Судья качает огромной седой головой, по-отечески усмехаясь.
– Дурак, – говорит он. – Вор. Предатель. Ты и так сознался… Пацана казнят, вздёрнут – с твоих, между прочим, показаний. А пытка… Что – пытка? Мы её применить-то не успели, такого соловья как ты, надо слушать, не ломая крыльев…
От горячей, словно кипящая смола, правды непереносимо ноет сердце.
– Шанс? Ты говорил – шанс?…
Улыбка на лице судьи – корявая трещина в стволе древнего лесного исполина…
Писарь обмакнул гусиное перо в медную литую чернильницу, хищно нацелился на белый, ни в чём не повинный лист бумаги…
– Так как писать – через «О» или «А»? Или ты не грамотный?
Человек равнодушно пожал плечами.
– Пиши через «А» – не всё ли равно. И так и так неправильно…

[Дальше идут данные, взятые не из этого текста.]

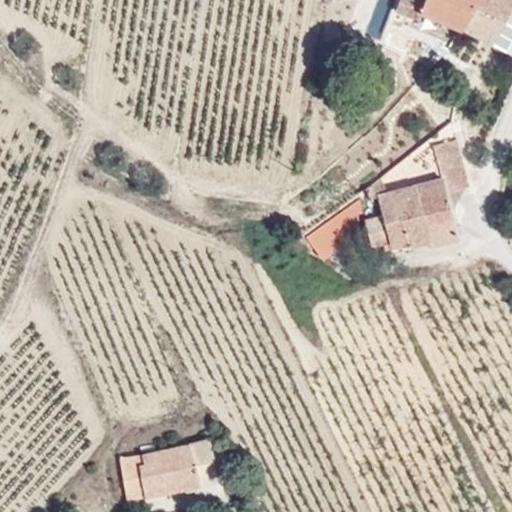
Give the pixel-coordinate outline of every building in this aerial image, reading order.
[(511,0),(424,0),(422,8),(463,25),(492,39),(506,16),(511,18),(511,0)] [(511,18),(506,16),(492,39),(511,49),(511,18)] [(448,117),(425,122),(433,155),(366,171),(371,190),(353,194),(355,204),(362,220),(370,218),(372,227),(446,210),(437,170),(459,165),(448,117)] [(308,233),(355,204),(353,194),(351,187),(292,209),(308,233)] [(208,434),(121,446),(135,477),(147,475),(171,472),(214,465),(208,434)] [(135,477),(121,446),(116,447),(123,480),(135,477)] [(172,484),(171,472),(147,475),(147,487),(172,484)]
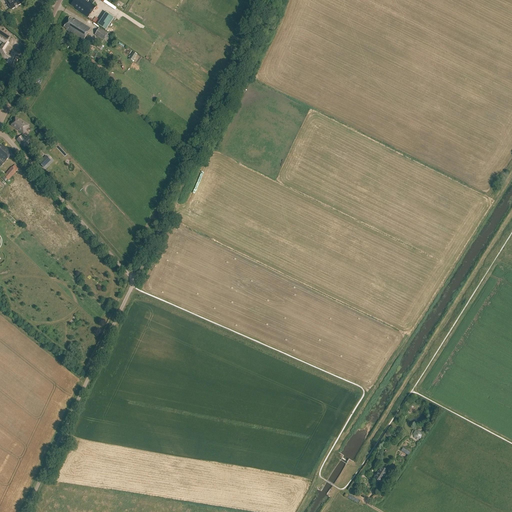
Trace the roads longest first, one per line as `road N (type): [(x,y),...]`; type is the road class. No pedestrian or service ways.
road 1 (track): [(269,0),(133,279)]
road 2 (unclassified): [(23,511),(131,286)]
road 3 (unclassified): [(0,131),(133,279),(131,286)]
road 4 (tertiary): [(5,113),(60,0)]
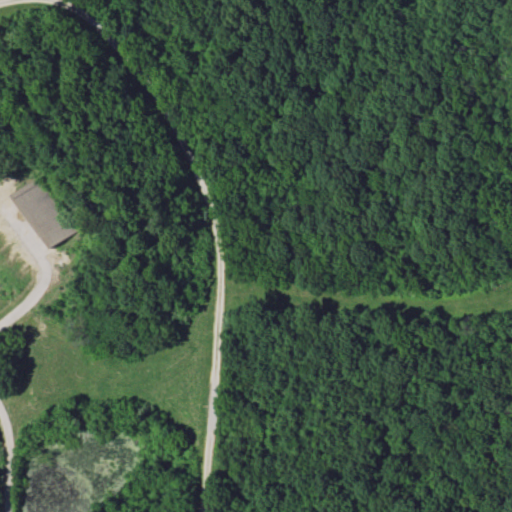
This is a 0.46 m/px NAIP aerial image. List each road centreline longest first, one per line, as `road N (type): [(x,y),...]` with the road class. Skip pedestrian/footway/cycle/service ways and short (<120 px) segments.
road 1 (track): [(28,0),(69,7),(124,55),(151,88),(212,216),(220,309),(201,511)]
road 2 (residential): [(9,511),(10,449),(0,400),(43,277),(28,235)]
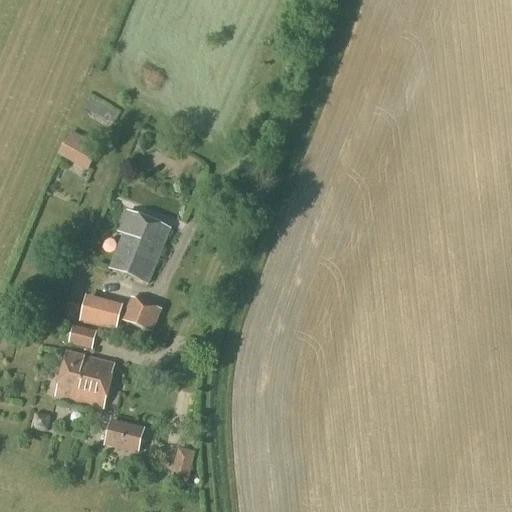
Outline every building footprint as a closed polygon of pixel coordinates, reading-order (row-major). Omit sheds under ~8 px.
[(58,156),(86,172),(98,150),(70,134),(58,156)] [(117,235),(123,237),(109,270),(147,287),(169,231),(127,214),(117,235)] [(86,298),(79,324),(115,333),(122,308),(86,298)] [(130,299),(121,323),(152,336),(162,312),(130,299)] [(64,317),(74,320),(78,308),(67,306),(64,317)] [(96,334),(72,327),(67,347),(91,352),(96,334)] [(115,367),(84,359),(66,355),(55,399),(103,412),(115,367)] [(109,422),(104,443),(139,451),(144,430),(109,422)]
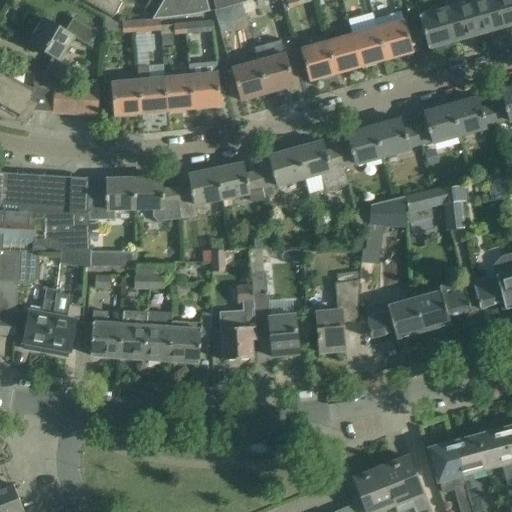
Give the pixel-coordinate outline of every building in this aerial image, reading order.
[(81,0),(112,18),(121,3),(116,0),(81,0)] [(156,0),(150,0),(145,10),(154,15),(161,3),(156,0)] [(162,0),(161,3),(154,15),(151,20),(160,19),(196,16),(209,12),(205,0),(162,0)] [(212,0),(216,11),(243,4),(242,0),(212,0)] [(299,6),(297,0),(285,0),(288,9),(299,6)] [(498,0),(480,0),(471,3),(480,34),(506,27),(498,0)] [(511,0),(498,0),(506,27),(511,24),(511,0)] [(253,2),(242,5),(245,16),(256,13),(253,2)] [(454,41),(480,34),(471,3),(445,10),(454,41)] [(233,19),(245,16),(242,5),(231,8),(233,19)] [(427,49),(454,41),(445,10),(419,18),(427,49)] [(64,32),(42,19),(29,43),(52,57),(42,74),(53,76),(53,87),(54,87),(64,88),(74,69),(60,60),(73,37),(88,46),(97,32),(73,18),(64,32)] [(144,20),(133,22),(134,33),(160,31),(159,20),(145,22),(144,20)] [(185,24),(186,35),(212,33),(212,21),(185,24)] [(134,33),(133,22),(122,23),(123,35),(134,33)] [(377,31),(385,61),(413,53),(404,23),(377,31)] [(186,35),(185,24),(173,25),(174,36),(186,35)] [(377,31),(352,38),(360,68),(385,61),(377,31)] [(170,35),(161,35),(162,46),(171,46),(170,35)] [(360,68),(352,38),(326,45),(335,75),(360,68)] [(309,82),(335,75),(326,45),(301,52),(309,82)] [(286,56),(258,64),(267,94),(294,86),(286,56)] [(189,66),(192,109),(220,107),(218,87),(216,64),(189,66)] [(240,101),(267,94),(258,64),(231,72),(240,101)] [(163,65),(147,67),(137,68),(139,81),(140,99),(142,114),(167,112),(164,79),(163,65)] [(164,79),(167,112),(192,109),(189,66),(188,66),(189,77),(164,79)] [(53,76),(42,74),(34,74),(33,90),(0,71),(0,119),(26,125),(33,111),(51,112),(53,87),(53,76)] [(142,114),(140,99),(139,81),(110,84),(113,117),(142,114)] [(54,87),(52,113),(67,114),(69,88),(64,88),(54,87)] [(84,89),(69,88),(67,114),(82,115),(84,89)] [(99,90),(84,89),(82,115),(97,116),(99,90)] [(511,89),(500,92),(504,104),(492,107),(497,123),(508,120),(509,123),(511,121),(511,89)] [(485,126),(497,123),(492,107),(481,111),(477,99),(450,106),(459,137),(486,129),(485,126)] [(459,137),(450,106),(423,114),(427,126),(415,129),(420,145),(431,142),(431,144),(459,137)] [(420,145),(415,129),(404,132),(400,120),(373,128),(382,159),(408,151),(408,149),(420,145)] [(382,159),(373,128),(346,135),(350,147),(338,151),(342,167),(354,163),(355,166),(382,159)] [(342,167),(338,151),(325,154),(322,142),(295,150),(304,181),(321,176),(325,191),(347,185),(342,167)] [(304,181),(295,150),(268,157),(271,169),(258,173),(263,189),(276,185),(277,189),(304,181)] [(436,150),(424,153),(427,166),(439,163),(436,150)] [(263,189),(258,173),(245,177),(242,164),(215,170),(222,201),(249,196),(249,192),(263,189)] [(193,207),(222,201),(215,170),(188,176),(190,188),(176,190),(180,221),(196,220),(193,207)] [(0,206),(19,209),(22,175),(0,173),(0,206)] [(0,252),(19,252),(37,252),(88,251),(88,221),(87,193),(87,179),(44,176),(22,175),(19,209),(0,206),(0,252)] [(134,212),(133,179),(105,180),(106,193),(93,193),(93,192),(87,193),(88,221),(114,220),(114,212),(134,212)] [(151,211),(151,221),(157,228),(162,223),(180,221),(176,190),(162,191),(161,179),(133,179),(134,212),(151,211)] [(405,197),(408,213),(446,205),(449,231),(465,229),(462,204),(466,203),(464,185),(451,187),(405,197)] [(266,200),(270,209),(276,207),(273,197),(266,200)] [(371,205),(368,224),(406,224),(404,197),(371,205)] [(267,238),(254,239),(254,249),(267,248),(267,238)] [(367,238),(365,251),(378,252),(379,239),(367,238)] [(225,273),(224,251),(210,252),(210,273),(225,273)] [(17,285),(19,252),(0,252),(0,335),(15,336),(16,317),(17,285)] [(37,252),(19,252),(17,285),(29,285),(36,280),(37,252)] [(261,253),(249,254),(250,274),(251,274),(262,273),(261,253)] [(359,282),(359,284),(372,285),(375,255),(361,253),(359,282)] [(107,269),(107,255),(88,255),(88,269),(107,269)] [(511,255),(499,259),(492,268),(495,279),(473,285),(474,290),(479,309),(503,303),(505,310),(511,308),(511,255)] [(135,290),(147,290),(148,270),(135,270),(135,290)] [(163,270),(148,270),(147,290),(163,290),(163,270)] [(253,305),(254,319),(255,334),(256,340),(256,334),(270,333),(272,358),(298,355),(294,317),(268,318),(265,273),(262,273),(251,274),(251,284),(253,305)] [(109,278),(90,276),(89,289),(109,290),(109,278)] [(357,306),(359,284),(359,282),(334,284),(336,312),(315,314),(319,353),(345,351),(342,325),(357,323),(357,306)] [(412,300),(422,333),(450,325),(448,318),(471,311),(464,287),(440,294),(440,292),(412,300)] [(57,294),(55,303),(52,316),(46,354),(67,358),(68,352),(70,352),(75,322),(81,323),(82,307),(70,305),(71,297),(57,294)] [(73,302),(75,305),(79,305),(82,303),(82,300),(80,296),(76,296),(73,298),(73,302)] [(367,327),(371,339),(394,333),(396,340),(422,333),(412,300),(390,306),(388,301),(367,307),(367,327)] [(44,309),(30,307),(23,343),(31,345),(30,351),(46,354),(52,316),(55,303),(45,301),(44,309)] [(90,356),(117,358),(120,326),(106,325),(106,313),(93,312),(90,356)] [(121,312),(120,326),(117,358),(143,360),(146,313),(121,312)] [(143,360),(168,361),(170,330),(170,322),(171,315),(146,313),(143,360)] [(211,314),(200,314),(199,324),(170,322),(170,330),(168,361),(198,363),(200,340),(211,341),(211,314)] [(255,334),(254,319),(236,320),(236,329),(221,330),(222,361),(252,359),(251,341),(256,340),(255,334)] [(501,430),(511,469),(511,426),(511,427),(501,430)] [(485,469),(504,464),(506,473),(503,474),(506,486),(511,484),(511,469),(501,430),(489,433),(486,432),(481,433),(479,436),(477,436),(477,437),(485,469)] [(485,469),(477,437),(477,436),(474,437),(471,436),(466,437),(464,440),(453,443),(464,483),(468,497),(473,511),(485,511),(481,496),(482,494),(480,486),(473,481),(471,473),(485,469)] [(473,511),(468,497),(464,483),(453,443),(441,446),(439,445),(433,446),(431,448),(428,449),(437,482),(438,482),(441,494),(454,491),(459,511),(473,511)] [(406,460),(381,470),(397,511),(413,505),(416,511),(429,511),(407,457),(405,458),(406,460)] [(396,511),(397,511),(381,470),(356,481),(355,478),(353,479),(364,507),(356,510),(352,500),(351,501),(353,505),(355,511),(396,511)] [(0,511),(22,511),(12,485),(0,489),(0,511)]
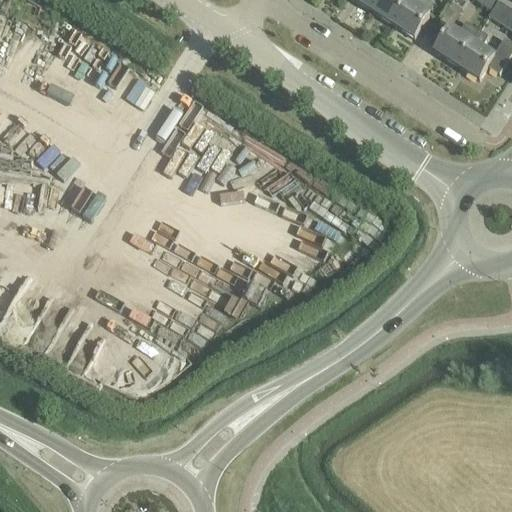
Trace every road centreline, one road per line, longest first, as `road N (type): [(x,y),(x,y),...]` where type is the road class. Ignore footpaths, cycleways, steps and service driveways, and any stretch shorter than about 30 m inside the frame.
road 1 (residential): [(458,190),(235,36)]
road 2 (residential): [(482,142),(264,0)]
road 3 (tertiary): [(460,250),(390,320),(309,378)]
road 4 (tertiary): [(309,378),(264,393),(221,422),(170,472)]
road 5 (tertiary): [(197,493),(309,378)]
road 6 (tertiary): [(115,478),(49,439),(4,427)]
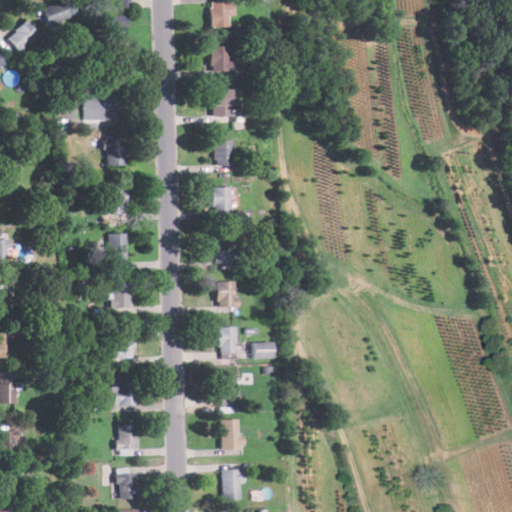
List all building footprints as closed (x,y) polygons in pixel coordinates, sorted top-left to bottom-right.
[(69,0),(61,0),(42,9),(49,25),(75,13),(69,0)] [(227,27),(227,1),(208,1),(208,27),(227,27)] [(102,15),(101,27),(125,28),(125,16),(102,15)] [(36,36),(24,21),(5,36),(17,51),(36,36)] [(207,71),(229,71),(229,46),(207,46),(207,71)] [(210,117),(229,117),(229,89),(210,89),(210,117)] [(81,119),(119,119),(119,94),(81,94),(81,119)] [(123,165),(123,139),(101,139),(101,165),(123,165)] [(232,139),(212,139),(212,165),(232,165),(232,139)] [(209,186),(209,215),(229,215),(229,186),(209,186)] [(124,188),(103,188),(103,213),(124,213),(124,188)] [(125,233),(106,233),(106,264),(125,264),(125,233)] [(213,234),(213,263),(235,263),(235,234),(213,234)] [(0,239),(0,265),(8,265),(8,239),(0,239)] [(235,281),(215,281),(215,306),(235,306),(235,281)] [(107,307),(130,307),(130,282),(107,282),(107,307)] [(0,289),(0,317),(9,318),(10,290),(0,289)] [(235,326),(216,326),(216,352),(235,352),(235,326)] [(0,357),(10,357),(10,331),(0,331),(0,357)] [(111,332),(111,357),(132,357),(132,332),(111,332)] [(271,341),(251,341),(251,357),(271,357),(271,341)] [(214,373),(214,405),(234,405),(234,373),(214,373)] [(136,374),(109,374),(109,405),(136,405),(136,374)] [(0,403),(15,403),(15,377),(0,377),(0,403)] [(241,434),(237,434),(237,419),(218,419),(218,449),(241,449),(241,434)] [(135,454),(135,423),(114,423),(114,454),(135,454)] [(0,454),(11,454),(10,432),(0,432),(0,454)] [(240,499),(240,469),(220,469),(220,499),(240,499)] [(134,471),(115,473),(117,499),(137,497),(134,471)] [(0,473),(0,500),(15,500),(15,473),(0,473)]
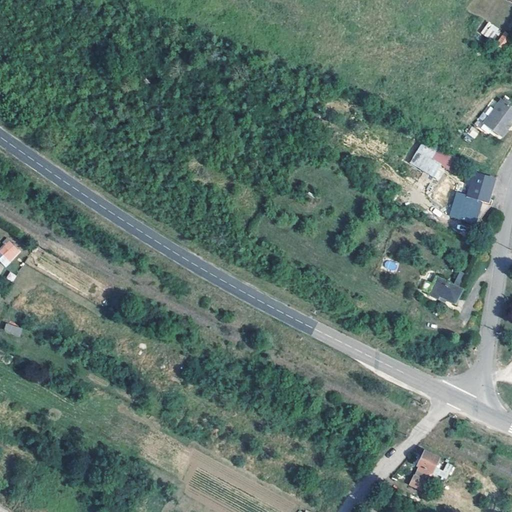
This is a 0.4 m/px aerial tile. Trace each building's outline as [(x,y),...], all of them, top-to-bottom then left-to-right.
[(481,32),(492,40),(500,29),(488,21),(481,32)] [(510,36),(502,32),(495,45),(502,49),(510,36)] [(511,127),(511,105),(503,100),(487,125),(506,137),(511,127)] [(423,142),(412,161),(434,175),(439,166),(451,173),(457,163),(423,142)] [(434,175),(412,161),(410,164),(432,177),(434,175)] [(470,196),(480,199),(487,201),(494,178),(484,175),(469,171),(468,175),(472,176),(467,194),(470,196)] [(470,196),(467,194),(460,219),(474,223),(480,199),(470,196)] [(0,262),(6,267),(21,250),(7,239),(0,247),(0,262)] [(9,271),(6,279),(13,282),(16,275),(9,271)] [(460,288),(434,274),(425,292),(439,299),(441,296),(454,303),(457,296),(456,296),(460,288)] [(19,337),(22,328),(6,323),(3,331),(19,337)] [(151,349),(144,369),(173,379),(180,359),(151,349)] [(424,450),(417,464),(419,465),(410,484),(421,489),(430,471),(433,472),(440,458),(424,450)] [(447,462),(442,471),(436,468),(433,473),(447,479),(454,466),(447,462)] [(254,477),(255,511),(295,511),(299,507),(254,477)]
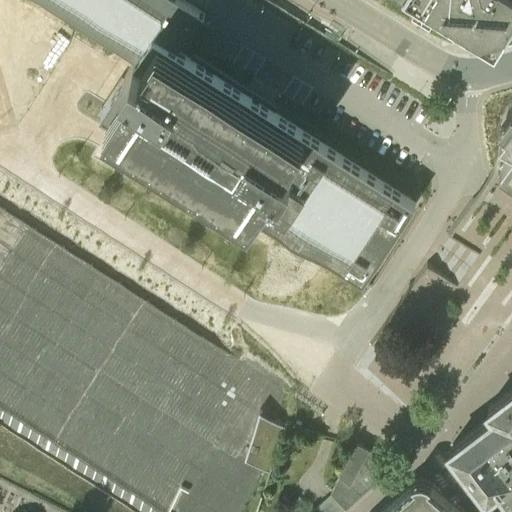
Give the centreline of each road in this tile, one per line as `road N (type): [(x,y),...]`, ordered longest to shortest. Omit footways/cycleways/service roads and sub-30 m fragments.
road 1 (residential): [(353,343),(243,306),(0,149)]
road 2 (residential): [(353,343),(460,174),(466,74)]
road 3 (residential): [(428,448),(332,379),(353,343)]
road 4 (residential): [(466,74),(331,0)]
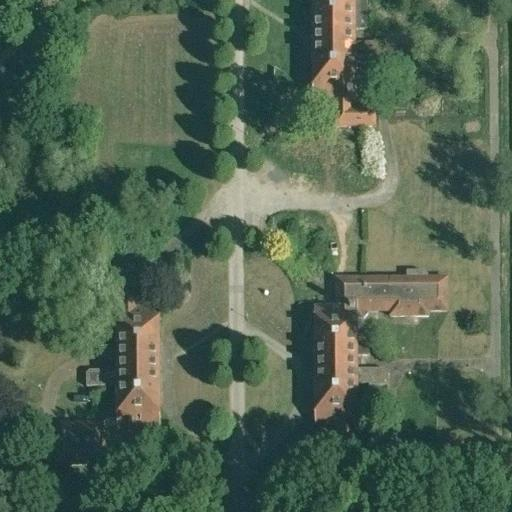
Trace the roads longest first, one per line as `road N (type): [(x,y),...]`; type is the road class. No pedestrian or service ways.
road 1 (residential): [(243,510),(235,0)]
road 2 (residential): [(511,509),(243,510)]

– Почему? – очень натурально удивился писарь, став мгновенно похож на настороженного селезня, у которого дворовый мальчишка вот-вот выдернет из хвоста жемчужное перо.
– Меня зовут Селим.
– Ну и?… – вскинул брови писарь.
– Ничего, – сказал он. – Не отвлекайтесь, господин надворный писарь, я так… размышляю. Вслух.
Герцог. Высокий, поджарый, наполовину седой, похожий на степного орла хищной повадкой.
Он. Собеседник Герцога. Ниже на полголовы, но в кости шире, скрытые тёмным плащом плечи выдают немалую силу.
Покой.
В отливающих зеленью канделябрах тускло горят фитили, бросая тревожные, рваные тени на лица собеседников. Заполночь. Сквозняки. Кутающийся в тёплую шерстяную накидку Герцог. Замерший в немой неподвижности, словно бы не чувствующий холода другой. На плече его – серебряная фибула, круг, разделённый надвое ломаной стрелой.
– И так, – говорит Герцог. Глаза его мерцают тем же зелёным огнём, что и медь канделябров. Тонкие губы цедят слова.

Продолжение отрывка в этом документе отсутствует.